Even Abe's friendly relationship with U.S. President Donald Trump has failed to shield Japan from threats of raised tariffs on automobiles and demands for a bigger contribution in the countries' security alliance.

There were some successes.

When Abe returned to power in late 2012, he made it a top priority to revive an economy battered by the previous year's massive earthquake and tsunami and the lingering impact of the global financial crisis.

Under his "Abenomics" policy mix, corporate profits surged to historic highs and the labor market improved.
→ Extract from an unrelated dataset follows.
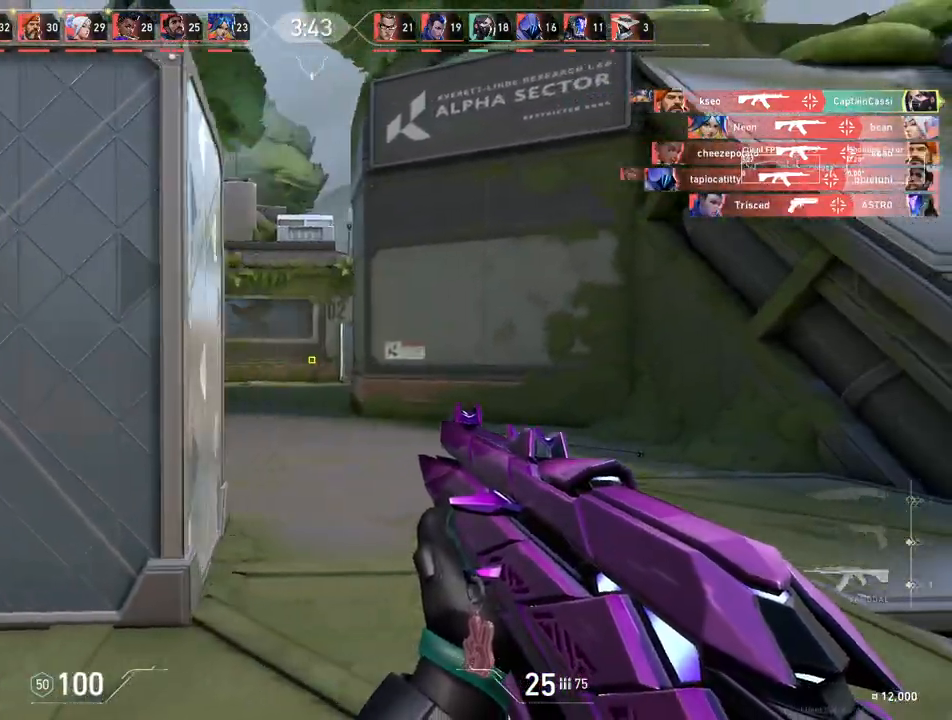
{"keys": ["d", "w"], "mouse": [], "events": [[150, "w", "down"]]}
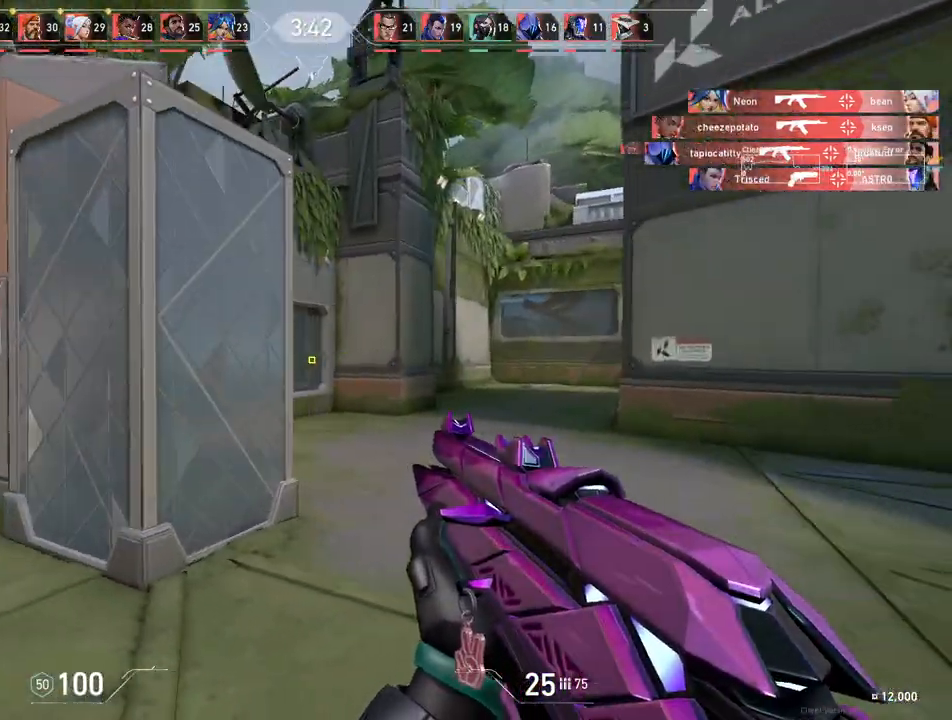
{"keys": ["d"], "mouse": [], "events": [[83, "w", "up"]]}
The Nikkei Stock Average more than doubled in value, helped along by purchases by the Bank of Japan, headed by ally Governor Haruhiko Kuroda.

But many of those achievements have been wiped out by the outbreak of the novel coronavirus, which has devastated businesses by sparking a sea change in consumer habits and stopping virtually all inbound tourism.

Even before the pandemic hit, the world's third-largest economy had slipped into recession, falling just short of reaching a new record for the longest postwar growth span.

"Most Japanese weren't able to feel the benefits of economic recovery under Abe," Iwasaki said.